Evidence of battle at Hamoukar points to early urban developmentBy William Harms
New details about the tragic end of one of the world’s earliest cities, as well as clues about how urban life may have begun there, were revealed in a recent excavation conducted in northeastern Syria by archaeologists from the Oriental Institute and the Syrian Department of Antiquities.
“The attack must have been swift and intense. Buildings collapsed, burning out of control, burying everything in them under vast piles of rubble,” said Clemens Reichel, the American co-director of the Syrian-American Archaeological Expedition to Hamoukar. Reichel, a Research Associate in the Oriental Institute, added that the assault probably left the residents destitute as they buried their dead in the ruins of the city.
Reichel’s assessment of this battle, which occurred around 3500 B.C., was made after a field season in September and October of 2006 at Hamoukar, a large archeological site located close to Syria’s border with Iraq. Having excavated at Hamoukar since 1999, the team this season uncovered further evidence of the accomplishments of the inhabitants among the remains of a walled city that dates to the fourth millennium B.C.
In addition to the city’s wall, the mission continued to excavate quasi-industrial installations and two large administrative buildings that had been destroyed by an intense fire. Mixed in with the debris from collapsed walls, more than 2,300 egg-shaped sling bullets were found. This discovery led the excavators to conclude that an early act of warfare had brought the settlement to its end.
Evidence for warfare was first reported in 2005, but this season the excavators found gruesome details associated with the preparation for the battle and the aftermath. “We found sling bullets at literally all stages of use, from manufacture to impact,” Reichel said, pointing out that the team found a sling bullet that had pierced the plaster of a mud brick wall.
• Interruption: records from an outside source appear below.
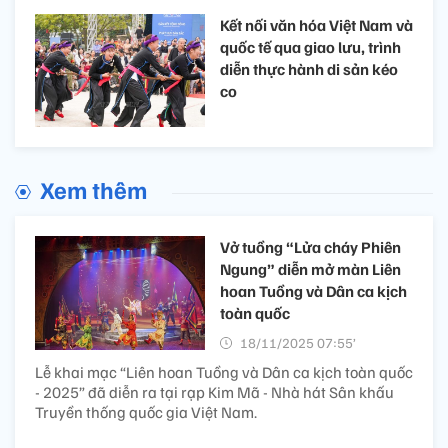
Kết nối văn hóa Việt Nam và
quốc tế qua giao lưu, trình
diễn thực hành di sản kéo
co
Xem thêm
Vở tuồng “Lửa cháy Phiên
Ngung” diễn mở màn Liên
hoan Tuồng và Dân ca kịch
toàn quốc
18/11/2025 07:55’
Lễ khai mạc “Liên hoan Tuồng và Dân ca kịch toàn quốc
- 2025” đã diễn ra tại rạp Kim Mã - Nhà hát Sân khấu
Truyền thống quốc gia Việt Nam.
Hamoukar’s defenders resisted the attack using all facilities and materials available, a fact highlighted by discoveries in a shallow pit in the floor of one of the rooms. Ordinarily, this pit, into which a water jar has been buried to its rim, would have been used for soaking discarded clay seals for recycling into fresh clay, but two-dozen sling bullets found neatly lined up along its edge indicated that the pit also had been used to make sling bullets during the city’s final hours.
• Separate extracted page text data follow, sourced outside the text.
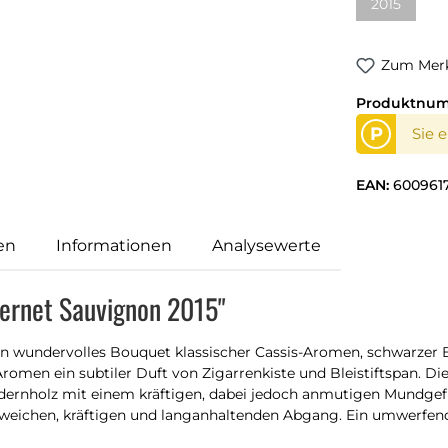
2015
Zum Merk
Produktnu
P
Sie 
EAN:
6009617
en
Informationen
Analysewerte
bernet Sauvignon 2015"
n wundervolles Bouquet klassischer Cassis-Aromen, schwarzer 
 Aromen ein subtiler Duft von Zigarrenkiste und Bleistiftspan
dernholz mit einem kräftigen, dabei jedoch anmutigen Mundgefü
eichen, kräftigen und langanhaltenden Abgang. Ein umwerfender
“It looks as if they were—quite literally—throwing everything they could find against the aggressors,” Reichel said. The team also found 12 graves in the debris, very likely of people killed in the battle.
Hamoukar was on a key trade route that led from Anatolia (modern-day Turkey) across northern Syria and the river Tigris into southern Mesopotamia. Some evidence of this long-lasting trade was found in an area to the south of Hamoukar’s main site—a large mound. The team found obsidian fragments in an area of more than 700 acres (280 hectares), which they dated to 4,500 to 4,000 B.C. using pottery fragments found with the obsidian. In addition to tools and blades, the team found large amounts of production debris such as obsidian cores, a discovery that is even more significant than finding actual tools.
“Finding cores and other production debris tells us that they are not just using these tools here, they are making them here,” explained Salam al-Kuntar, the Syrian co-director of the expedition. Obsidian does not occur around Hamoukar but had to be brought in from Turkey with the nearest sources being over 70 miles away.
The discovery of an obsidian-processing center is significant, Reichel added, for it could explain the emergence of a city in this location at such an early time. A large-scale export of tools to southern Mesopotamia would have resulted in significant revenue and accumulation of wealth. “This could have been the incentive that pulled people off their fields. People specialized; instead of plowing their own fields, they bought their food supplies from surrounding villages. And once people accumulated a fortune, they wanted a walled enclosure to protect it—your first city.” Unlike in southern Mesopotamia, the move toward urbanism appears to have been influenced by economic incentive and not coerced.
The obsidian workshops were located off the main mound and predate the destroyed city by several hundred years, but numerous older levels already have been noted below the destroyed buildings in small test trenches. “We have no clear idea how far the first city at Hamoukar goes back in time,” Reichel said. “It could be much earlier than 3,500 B.C.”
By the time the city was destroyed, he added, copper had started to replace obsidian as the key raw material for tools. The discovery of numerous copper tools in the ruins of Hamoukar might indicate that Hamoukar had developed from an obsidian-processing center into one that processed copper and exported copper tools to the south.
The discovery could help lead to an additional explanation for how civilization developed in the Fertile Crescent. In the South, urban society emerged in the Uruk culture in response to the need to provide organization to an economy supported by irrigation-based agriculture.
The latest findings from Hamoukar suggest that the specialized mass-production of goods for trade could have been a similar driving force in the North.